- GOP lawmakers introduced a bill to counter Biden's student-loan relief and end targeted loan forgiveness programs.
- Chair of the House education committee Bobby Scott said their bill will leave borrowers "worse off."
Three Republican lawmakers introduced an expansive piece of legislation that pushes back on many of President Joe Biden's student-loan relief actions. A top Democratic lawmaker isn't pleased with what they came up with.
On Thursday, GOP Reps. Virginia Foxx, Elise Stefanik, and Jim Banks introduced the Responsible Education Assistance Through Loan, or REAL, Reforms Act, which proposed a series of "alternative" policies to Biden's relief, including ending targeted student-loan forgiveness programs like Public Service Loan Forgiveness and capping the amount of loans graduate students can borrow.
While the Republican lawmakers said their proposals were the "responsible" way to help student-loan borrowers and save taxpayers money, Chair of the House education committee Bobby Scott said their legislation is not the right way to tackle college affordability.

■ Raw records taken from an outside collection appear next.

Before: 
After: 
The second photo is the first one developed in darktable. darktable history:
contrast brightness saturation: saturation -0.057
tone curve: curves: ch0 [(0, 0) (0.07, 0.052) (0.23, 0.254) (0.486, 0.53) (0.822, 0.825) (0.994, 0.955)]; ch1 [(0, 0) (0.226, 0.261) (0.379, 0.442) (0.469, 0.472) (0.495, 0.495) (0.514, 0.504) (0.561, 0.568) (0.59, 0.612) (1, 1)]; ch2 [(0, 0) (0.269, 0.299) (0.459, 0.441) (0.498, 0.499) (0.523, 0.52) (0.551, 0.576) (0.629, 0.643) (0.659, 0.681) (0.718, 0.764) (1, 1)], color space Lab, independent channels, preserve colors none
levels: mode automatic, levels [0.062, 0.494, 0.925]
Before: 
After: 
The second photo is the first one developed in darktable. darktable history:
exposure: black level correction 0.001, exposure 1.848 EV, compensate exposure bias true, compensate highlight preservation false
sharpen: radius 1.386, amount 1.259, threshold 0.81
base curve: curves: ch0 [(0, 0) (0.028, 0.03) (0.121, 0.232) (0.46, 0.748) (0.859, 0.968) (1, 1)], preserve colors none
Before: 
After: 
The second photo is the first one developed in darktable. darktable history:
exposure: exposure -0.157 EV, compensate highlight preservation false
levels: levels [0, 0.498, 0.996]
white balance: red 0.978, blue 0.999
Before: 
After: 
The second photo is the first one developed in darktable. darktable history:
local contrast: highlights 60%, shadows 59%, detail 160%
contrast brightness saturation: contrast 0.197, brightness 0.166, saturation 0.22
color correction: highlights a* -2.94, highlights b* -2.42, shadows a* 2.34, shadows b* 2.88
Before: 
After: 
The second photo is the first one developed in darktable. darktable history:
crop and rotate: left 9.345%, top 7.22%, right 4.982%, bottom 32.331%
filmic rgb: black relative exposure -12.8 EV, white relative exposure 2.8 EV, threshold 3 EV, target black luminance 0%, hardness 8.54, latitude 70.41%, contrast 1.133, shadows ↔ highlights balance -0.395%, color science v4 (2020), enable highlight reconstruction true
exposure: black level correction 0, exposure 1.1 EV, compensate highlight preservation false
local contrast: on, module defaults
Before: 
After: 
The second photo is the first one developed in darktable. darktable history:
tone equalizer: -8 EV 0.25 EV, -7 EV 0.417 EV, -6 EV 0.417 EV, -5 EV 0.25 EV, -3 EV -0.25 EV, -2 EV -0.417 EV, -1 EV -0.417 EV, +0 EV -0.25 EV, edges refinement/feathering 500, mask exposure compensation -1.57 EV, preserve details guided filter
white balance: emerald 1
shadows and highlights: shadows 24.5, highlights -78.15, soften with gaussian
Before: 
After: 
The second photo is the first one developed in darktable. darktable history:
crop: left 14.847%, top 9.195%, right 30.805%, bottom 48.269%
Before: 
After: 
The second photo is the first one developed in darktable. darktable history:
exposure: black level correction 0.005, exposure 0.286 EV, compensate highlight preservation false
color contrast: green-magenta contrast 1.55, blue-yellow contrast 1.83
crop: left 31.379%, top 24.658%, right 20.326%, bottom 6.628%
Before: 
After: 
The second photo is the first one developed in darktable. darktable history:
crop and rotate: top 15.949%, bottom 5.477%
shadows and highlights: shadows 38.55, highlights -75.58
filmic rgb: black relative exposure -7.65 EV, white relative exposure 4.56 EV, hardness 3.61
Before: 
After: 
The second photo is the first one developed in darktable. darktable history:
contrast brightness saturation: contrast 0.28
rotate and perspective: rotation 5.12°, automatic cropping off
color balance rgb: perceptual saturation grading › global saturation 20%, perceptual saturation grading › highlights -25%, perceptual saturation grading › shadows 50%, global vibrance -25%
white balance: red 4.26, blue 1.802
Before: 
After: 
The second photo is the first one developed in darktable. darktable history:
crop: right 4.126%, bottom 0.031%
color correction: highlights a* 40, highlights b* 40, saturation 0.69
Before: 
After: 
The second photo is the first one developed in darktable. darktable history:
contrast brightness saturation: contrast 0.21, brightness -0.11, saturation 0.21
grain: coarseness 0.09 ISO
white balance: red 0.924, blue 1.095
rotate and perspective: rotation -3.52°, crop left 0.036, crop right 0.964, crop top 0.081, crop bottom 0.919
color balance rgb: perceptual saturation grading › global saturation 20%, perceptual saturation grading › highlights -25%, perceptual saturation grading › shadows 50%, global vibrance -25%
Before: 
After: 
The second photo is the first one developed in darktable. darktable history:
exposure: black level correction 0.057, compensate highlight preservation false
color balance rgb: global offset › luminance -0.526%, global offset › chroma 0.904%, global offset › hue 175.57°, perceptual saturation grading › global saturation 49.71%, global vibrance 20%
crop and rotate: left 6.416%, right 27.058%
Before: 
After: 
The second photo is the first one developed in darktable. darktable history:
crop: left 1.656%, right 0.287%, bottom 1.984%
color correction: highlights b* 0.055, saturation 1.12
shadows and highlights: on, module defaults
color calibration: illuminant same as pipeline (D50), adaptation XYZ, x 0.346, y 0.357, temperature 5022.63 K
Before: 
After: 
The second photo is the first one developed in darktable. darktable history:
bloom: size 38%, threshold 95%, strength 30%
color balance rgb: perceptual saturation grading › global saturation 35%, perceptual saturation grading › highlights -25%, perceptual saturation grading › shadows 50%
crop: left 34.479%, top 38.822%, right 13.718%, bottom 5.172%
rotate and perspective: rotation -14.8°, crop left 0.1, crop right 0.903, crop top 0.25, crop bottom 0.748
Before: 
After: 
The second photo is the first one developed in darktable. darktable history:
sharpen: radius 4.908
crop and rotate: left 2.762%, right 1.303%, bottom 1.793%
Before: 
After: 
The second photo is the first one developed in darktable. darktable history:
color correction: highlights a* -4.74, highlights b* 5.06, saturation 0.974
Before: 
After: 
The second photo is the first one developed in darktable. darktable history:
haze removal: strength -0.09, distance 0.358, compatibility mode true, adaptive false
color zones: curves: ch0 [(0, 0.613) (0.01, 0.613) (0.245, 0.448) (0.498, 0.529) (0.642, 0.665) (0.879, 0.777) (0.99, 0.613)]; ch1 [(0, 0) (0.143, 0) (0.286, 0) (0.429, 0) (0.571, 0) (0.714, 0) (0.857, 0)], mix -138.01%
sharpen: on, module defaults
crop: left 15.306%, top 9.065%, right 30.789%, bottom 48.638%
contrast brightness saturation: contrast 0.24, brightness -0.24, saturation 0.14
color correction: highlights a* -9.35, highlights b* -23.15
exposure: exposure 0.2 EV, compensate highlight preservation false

"Regrettably, the proposal my Republican colleagues introduced yesterday misses the mark and would leave students and families worse off," Scott said in a statement on Friday.
"This proposal—especially the provisions to eliminate Public Service Loan Forgiveness and weaken Income Driven Repayment—would make student loans more expensive to obtain and harder to repay," he added. "Upon review, the Republican REAL Reform Act would have the opposite effect of the purpose of the student loan system and the Higher Education Act of 1965."
Biden is currently in the process of making a decision on broad student-loan forgiveness, reportedly considering $10,000 in relief for borrowers making under $150,000 a year. That announcement is expected in August, along with a decision on whether he will extend the student-loan payment pause past August 31. While Democratic lawmakers have been pushing for both an extension of the pause and broad debt cancellation, Republicans have pushed back on broad relief nearly every step of the way, and the legislation is just the latest of those efforts.
The programs that Republicans are hoping to cut, like PSLF, are ones that Biden's Education Department is in the process of reforming. For example, the department announced a waiver for PSLF that runs through October 31, 2022 that allows all past payments to qualify toward forgiveness progress, and it has already granted $8.1 billion in relief to 145,000 borrowers.
And while the Republican legislation is seeking to streamline income-driven repayment plans, which give borrowers affordable monthly payments based on their income with the promise of loan forgiveness after 20 or 25 years, the department is expected to announce a new, and simpler, income-based plan in the coming weeks.
Still, there continues to be uncertainty regarding the fate of student-loan borrowers as they continue to await news of a payment pause extension and debt cancellation. But what remains clear is that Democratic lawmakers hope the relief will be expansive while Republicans want the opposite.